> Extrait du texte:
%%

Devons-nous arrêter de lutter contre la déforestation et cesser notre engagement en faveur de la reforestation ?
Bien sûr que non. Cet article du Guardian nous rappelle une fois de plus l'importance de la transparence et de la responsabilité sur le marché de la compensation carbone. Le lavage des arbres existe et doit être combattu. Est-il normal, par exemple, qu'un hectare de forêt non diversifiée ait le même poids dans ce système qu'un hectare de forêt diversifiée ? L'utilisation de la contribution au carbone pour atténuer le changement climatique est un outil, mais elle doit être réalisée de manière vérifiable, fiable et finalement efficace. C'est pourquoi les projets de contribution au carbone doivent être étroitement encadrés et utilisés uniquement en dernier recours, lorsqu'aucune autre solution ne permet de réduire ou d'éliminer les émissions de CO2 d'une activité humaine. La participation des entreprises à la contribution mondiale au carbone est nécessaire pour soutenir des projets à fort impact social et environnemental qui ne seraient pas possibles autrement... et qui capteront incidemment le carbone de l'atmosphère.
En ce qui concerne le système de crédits carbone, nombreux sont ceux qui nous rappellent qu'il ne faut pas nécessairement tout jeter d'un coup. L'enjeu est plutôt de savoir comment utiliser au mieux ce système. Grégoire Guirauden, cofondateur de Riverse, une plateforme de mesure, de vérification et de monétisation du carbone, l'explique très bien : « La question n'est pas de savoir si les crédits carbone sont bons ou mauvais, les crédits carbone sont un outil. C'est comme dire que la blockchain est bonne ou mauvaise, l'assurance bonne ou mauvaise, Internet bonne ou mauvaise. Chacun de ces outils a de bonnes et de mauvaises utilisations. Le crédit carbone est un moyen pour les projets de décarbonation de trouver le financement dont ils ont besoin, fourni VOLONTAIREMENT par des entreprises qui ont déjà entamé leur propre trajectoire de réduction, comme le prévoit désormais la loi française. »
En effet, les projets de reforestation constituent un outil important dans la lutte contre le changement climatique, mais il est clair qu'ils doivent être mis en œuvre de manière à bénéficier réellement à l'environnement, à sa biodiversité et aux communautés locales. En tant qu'acteurs de cette chaîne, nous devons obliger les entreprises à rendre compte de leurs déclarations environnementales et exiger transparence et responsabilité sur le marché de la contribution au carbone. Nous devons également veiller à ce que les projets de reforestation soient mis en œuvre de manière équitable pour les communautés locales. Ce n'est qu'alors que nous pourrons réellement avoir un impact positif sur l'environnement et la lutte contre le changement climatique.
En conclusion, deux rappels :
- Il doit y avoir une consultation : l'un des effets pervers du « greenwashing » est de rendre toute action douteuse, contestable. Chaque recherche apporte des solutions et des ajouts. C'est à nous tous, acteurs technologiques, chercheurs, membres de la société civile et politiques, de savoir comment démonter les choses et avancer ensemble vers un objectif commun.
- Il ne doit y avoir aucun doute : la meilleure tonne de carbone est celle qui n'est pas émise. Peu importe le système de crédits de carbone utilisé, le cadre de référence utilisé ou la méthode de calcul utilisée. Planter des arbres n'est jamais une autorisation de polluer.

%%

> Données enregistrées:
%%

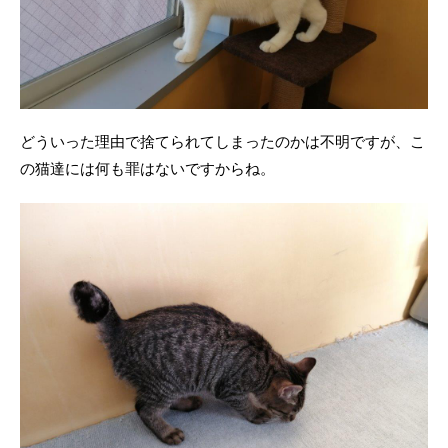
どういった理由で捨てられてしまったのかは不明ですが、こ
の猫達には何も罪はないですからね。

%%

> Objectif de l'exercice: D'après l'extrait sur la compensation carbone, quelle est la meilleure tonne de carbone ?

> Réponse attendue: C'est celle qui n'est pas émise.